Count the lines in the records below that contain the word "entretien". Case counts, and your reply should be the number alone.

### RECORD EXTRACTS
Start of Block
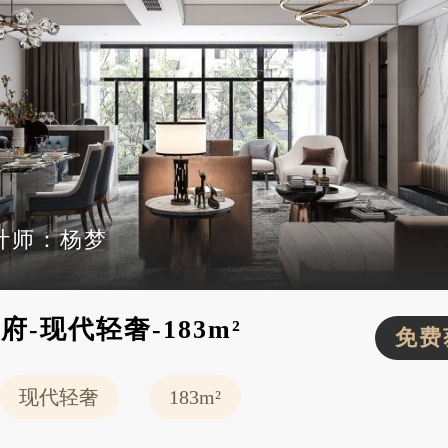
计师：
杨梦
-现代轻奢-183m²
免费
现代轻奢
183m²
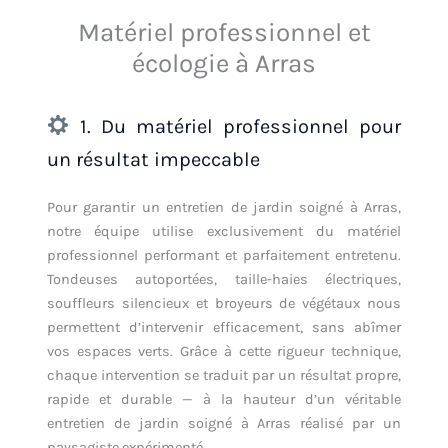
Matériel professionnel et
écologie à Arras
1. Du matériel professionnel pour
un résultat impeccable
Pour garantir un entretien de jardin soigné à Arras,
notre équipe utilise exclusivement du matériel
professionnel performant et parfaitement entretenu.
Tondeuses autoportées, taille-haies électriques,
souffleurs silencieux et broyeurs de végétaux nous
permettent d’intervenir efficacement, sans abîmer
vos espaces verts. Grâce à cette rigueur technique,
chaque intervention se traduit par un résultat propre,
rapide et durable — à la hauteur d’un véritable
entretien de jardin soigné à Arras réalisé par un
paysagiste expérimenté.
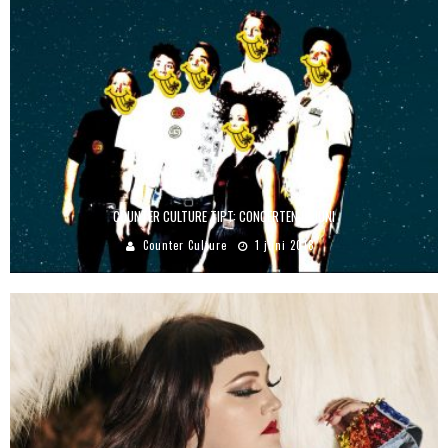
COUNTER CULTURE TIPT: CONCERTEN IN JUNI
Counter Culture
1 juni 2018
End of Block
Start of Block
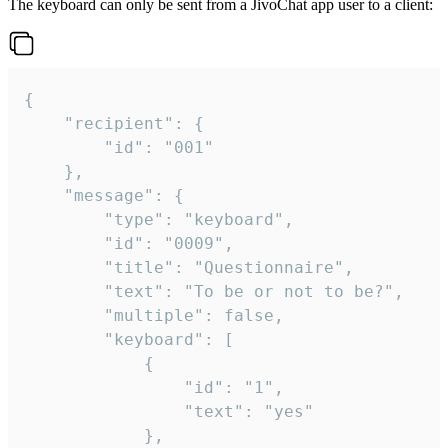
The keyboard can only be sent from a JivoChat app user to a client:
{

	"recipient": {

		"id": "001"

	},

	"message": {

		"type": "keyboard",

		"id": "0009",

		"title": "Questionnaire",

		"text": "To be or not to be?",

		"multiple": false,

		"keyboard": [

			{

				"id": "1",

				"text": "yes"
End of Block
### WRITTEN ANSWER
2